Here's a Pulumi program that ties it all together:

```python
import pulumi
import pulumi_aws as aws

# Create an S3 bucket to store AI models and inference data.
ai_models_bucket = aws.s3.Bucket("aiModelsBucket")

# Create a SageMaker model. For simplicity, we're not defining the details of the model here.
# Normally, you would specify the Docker image containing model etc.
# Check out AWS documentation for more details: https://www.pulumi.com/registry/packages/aws/api-docs/sagemaker/model/
sagemaker_model = aws.sagemaker.Model("aiModel",
    execution_role_arn="arn:aws:iam::123456789012:role/service-role/AmazonSageMaker-ExecutionRole-20200101T000001",
    primary_container=aws.sagemaker.ModelPrimaryContainerArgs(
        image="123456789012.dkr.ecr.us-west-2.amazonaws.com/my-custom-image:latest",
        model_data_url=ai_models_bucket.bucket.apply(lambda name: f"s3://{name}/models/model.tar.gz")
    )
)

# Deploy a Lambda function that will handle the inference.
inference_lambda = aws.lambda_.Function("inferenceLambda",
    runtime="python3.8",
    role=aws_iam.Role("lambdaRole", assume_role_policy="""{
        "Version": "2012-10-17",
        "Statement": [{
            "Action": "sts:AssumeRole",
            "Principal": {
                "Service": "lambda.amazonaws.com"
            },
            "Effect": "Allow",
            "Sid": ""
        }]
    }""").arn,
    handler="handler.main",
    code=aws.s3.BucketObject("inferenceLambdaCode",
        bucket=ai_models_bucket.id,
        key="lambda_code.zip",
        source=pulumi.FileArchive("./lambda_code.zip")
    ).bucket.apply(lambda name: f"s3://{name}/lambda_code.zip")
)

# Grant the Lambda function access to the S3 bucket and SageMaker endpoint.
bucket_permissions = aws.s3.BucketPolicy("bucketPermissions",
    bucket=ai_models_bucket.id,
    policy=pulumi.Output.all(ai_models_bucket.id, inference_lambda.arn).apply(lambda args: json.dumps({
        "Version": "2012-10-17",
        "Statement": [{
            "Effect": "Allow",
            "Principal": {
                "AWS": args[1]
            },
            "Action": [
                "s3:GetObject",
                "s3:PutObject"
            ],
            "Resource": f"arn:aws:s3:::{args[0]}/*"
        }]
    }))
)

# Export the names of the S3 bucket and Lambda function so we can easily identify them later.
pulumi.export('bucket_name', ai_models_bucket.id)
pulumi.export('lambda_arn', inference_lambda.arn)
```

This Pulumi program sets up the infrastructure needed for a serverless AI inference system on AWS. The model is assumed to be already trained and packaged into a Docker image, which is not detailed in this program but would be part of a comprehensive ML workflow.

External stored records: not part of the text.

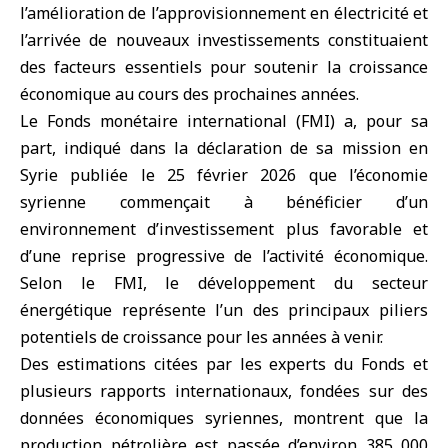
l’amélioration de l’approvisionnement en électricité et
l’arrivée de nouveaux investissements constituaient
des facteurs essentiels pour soutenir la croissance
économique au cours des prochaines années.
Le
Fonds monétaire international
(FMI) a, pour sa
part, indiqué dans la déclaration de sa mission en
Syrie publiée le 25 février 2026 que l’économie
syrienne commençait à bénéficier d’un
environnement d’investissement plus favorable et
d’une reprise progressive de l’activité économique.
Selon le FMI, le développement du secteur
énergétique représente l’un des principaux piliers
potentiels de croissance pour les années à venir.
Des estimations citées par les experts du Fonds et
plusieurs rapports internationaux, fondées sur des
données économiques syriennes, montrent que la
production pétrolière est passée d’environ 385 000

The Lambda code has been packaged into a zip file and uploaded to S3; this code needs to have the logic for running the inference using the SageMaker model.

Lastly, we export the bucket name and Lambda ARN so that they can be easily retrieved and used elsewhere, for example, in application code where you might be uploading data for inference.

By using Pulumi's desired state configuration, you are also ensuring that if the infrastructure needs to scale or change in the future, those changes will be as simple as modifying this code and rerunning it, which is one of the key benefits of using infrastructure as code (IaC).